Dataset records
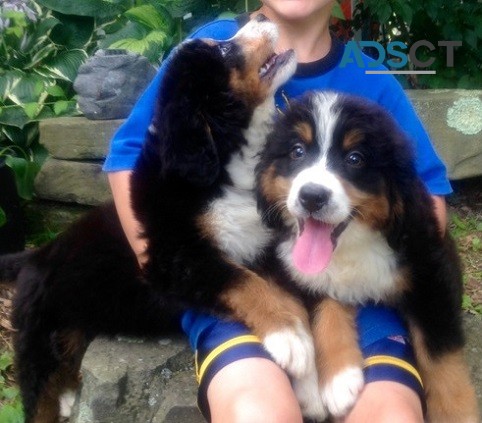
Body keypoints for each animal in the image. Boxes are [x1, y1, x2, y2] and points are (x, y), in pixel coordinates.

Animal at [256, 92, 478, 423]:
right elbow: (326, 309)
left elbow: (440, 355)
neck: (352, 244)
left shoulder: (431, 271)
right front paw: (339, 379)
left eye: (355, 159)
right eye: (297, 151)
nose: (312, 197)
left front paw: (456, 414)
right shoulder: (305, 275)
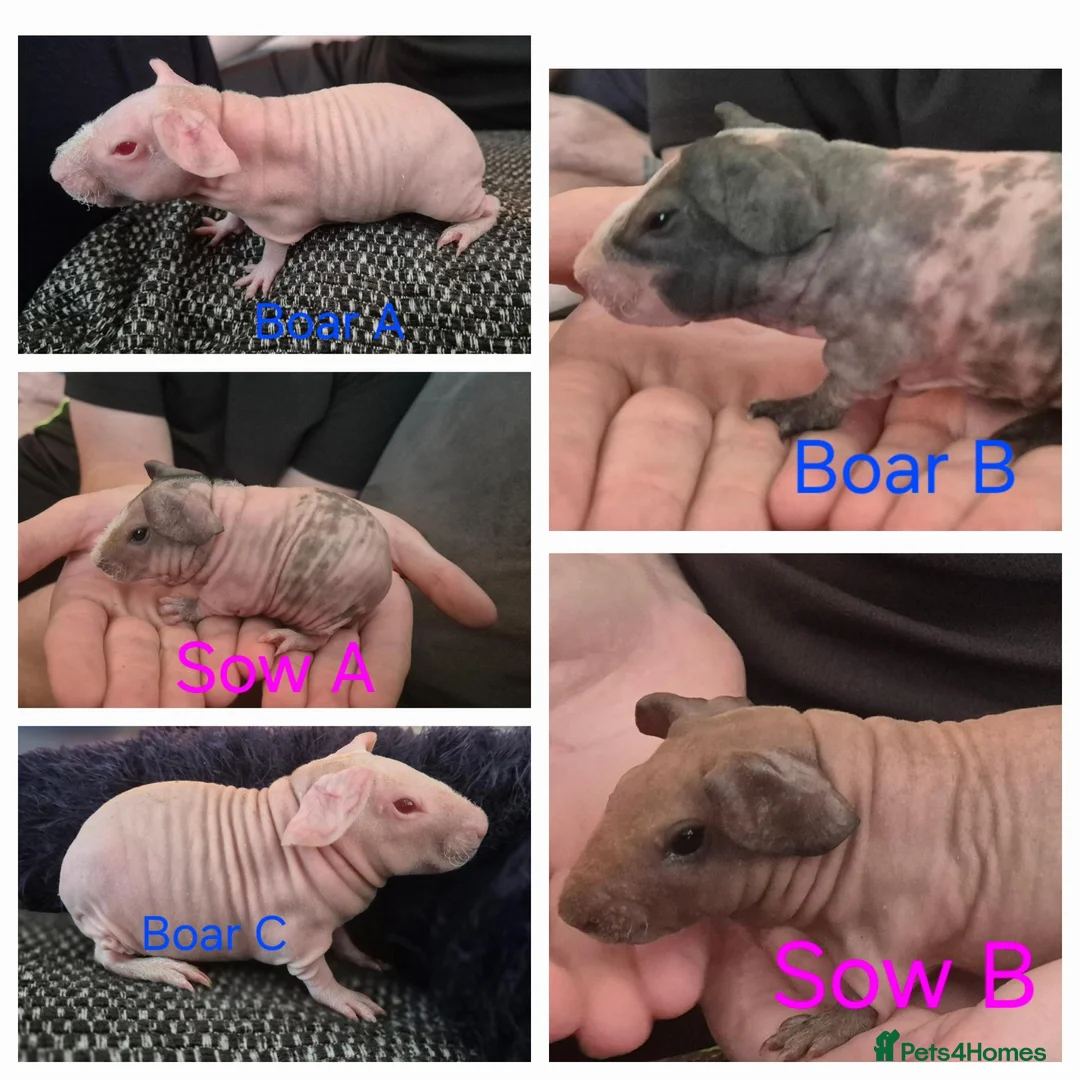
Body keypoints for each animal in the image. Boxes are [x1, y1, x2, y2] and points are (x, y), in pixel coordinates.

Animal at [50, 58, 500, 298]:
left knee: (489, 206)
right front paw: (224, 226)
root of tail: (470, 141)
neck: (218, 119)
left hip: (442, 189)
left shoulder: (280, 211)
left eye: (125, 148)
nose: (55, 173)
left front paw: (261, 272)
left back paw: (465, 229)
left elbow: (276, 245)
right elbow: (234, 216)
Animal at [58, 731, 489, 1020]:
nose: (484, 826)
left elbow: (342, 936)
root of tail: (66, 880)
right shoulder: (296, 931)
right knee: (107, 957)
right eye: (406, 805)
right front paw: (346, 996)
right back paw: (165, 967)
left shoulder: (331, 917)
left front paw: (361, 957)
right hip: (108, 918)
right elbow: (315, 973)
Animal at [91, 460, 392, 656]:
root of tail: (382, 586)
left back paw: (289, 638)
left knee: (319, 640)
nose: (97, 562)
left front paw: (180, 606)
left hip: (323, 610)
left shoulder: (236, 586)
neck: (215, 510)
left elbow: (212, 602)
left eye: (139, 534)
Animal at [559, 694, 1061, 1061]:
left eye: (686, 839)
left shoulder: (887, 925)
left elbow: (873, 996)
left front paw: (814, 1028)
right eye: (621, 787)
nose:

▸ **Exercise requirements**:
Copy, from the data above, every line where the word "back" appears.

▸ **Your solution**:
left back paw: (465, 229)
right back paw: (165, 967)
left back paw: (289, 638)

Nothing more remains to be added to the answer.